One of the phones didn’t have a label. I found that to be a little odd. Why were all the rest clearly marked and this one was set to the side without any way to tell whose it was? It was a newer iPhone, too, different from the ones that didn’t even have tracking yet.

I grabbed the unlabeled phone. I held the power button down, but the screen stayed dead. It needed a charge.

“Who do you think that belongs to?” Tristan asked, looking down at the phone.

“We’re going to find out.” I looked around, wondering if there were any other hidden clues. I was starting to see the full picture, but there were pieces missing. We weren’t at the finish line yet.

“Let’s see if—” BANG.

We froze, solidifying into a pair of breathing statues. I broke the icy spell first, yanking my gun out from the holster and aiming it out toward the rest of the basement.

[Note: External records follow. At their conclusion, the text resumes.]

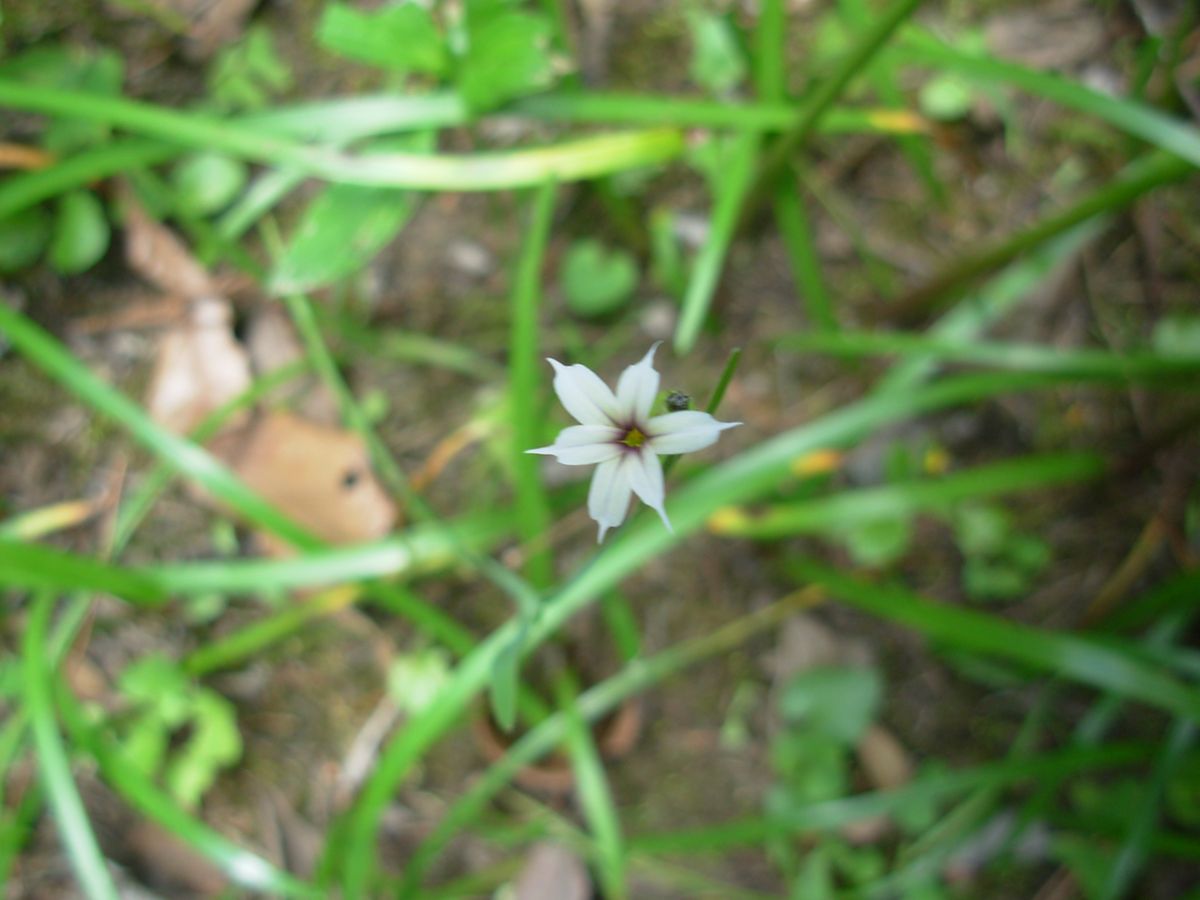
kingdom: Plantae
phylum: Tracheophyta
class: Liliopsida
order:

That was the trapdoor that led down here. Someone had slammed it shut.

A loud zap sound followed the bang and then a quick flicker as the lights all turned off in unison, the power having been turned off, plunging us into a sudden and all-consuming night.

23

TRISTAN HALL

I fumbled for my phone, digging into my pocket and yanking it out, my hand shaking as I hit the flashlight button.

“You had a gun this entire time?” I asked in a shocked whisper.

“Shh.”

The flashlight bounced off the glass aquariums, creating a horrifying display of shadow puppets that seemed to be taunting us from their invisible stages. This was worst-case scenario. We were in the belly of the beast, and the beast just snapped its jaws shut around us. I wanted to curl up in a corner and accept my fate, but then I remembered I had made it out of this once; I could do it again.

“Keep behind me,” Gabe said, inching toward the stairs. “And try to aim the light wherever I aim my gun.”

It was difficult at first. He would look left, and my light would still be aimed to the right. Fear pooled in the back of my throat, like spoiled milk fighting its way to come back up. I tried to reframe this situation: use it as research. I could write a killer thriller when all this was done.

The caveat being that I had to survive this in order to write it.

Gabriel put an arm out and came to a sudden stop. We were right in front of the stairs that led up to the rest of the house. Sure enough, the door we had come in from was now shut, only a small slice of light breaking through. I could hear my own heartbeat. Or was that Gabriel’s? I couldn’t tell.

He started moving forward again. It felt like I had swallowed a gallon of sand, my mouth as dry as ash. I swallowed, but it hurt, nearly making me cough. I put a fist up against my mouth to cover any noise as we slowly went up the steps, the thin wood planks creaking even as we inched upward. Gabriel had the gun aimed up toward the door.

He reached out, his hand holding one of the handles. I took a breath and steadied myself. I had no idea what was on the other side of that door, except I did know it was our only way out. The darkness felt like a living thing, its inky black tentacles stretching up from the basement and trying to close around my ankles, dragging me back down into the depths. A cockroach scuttled up the wall near my head.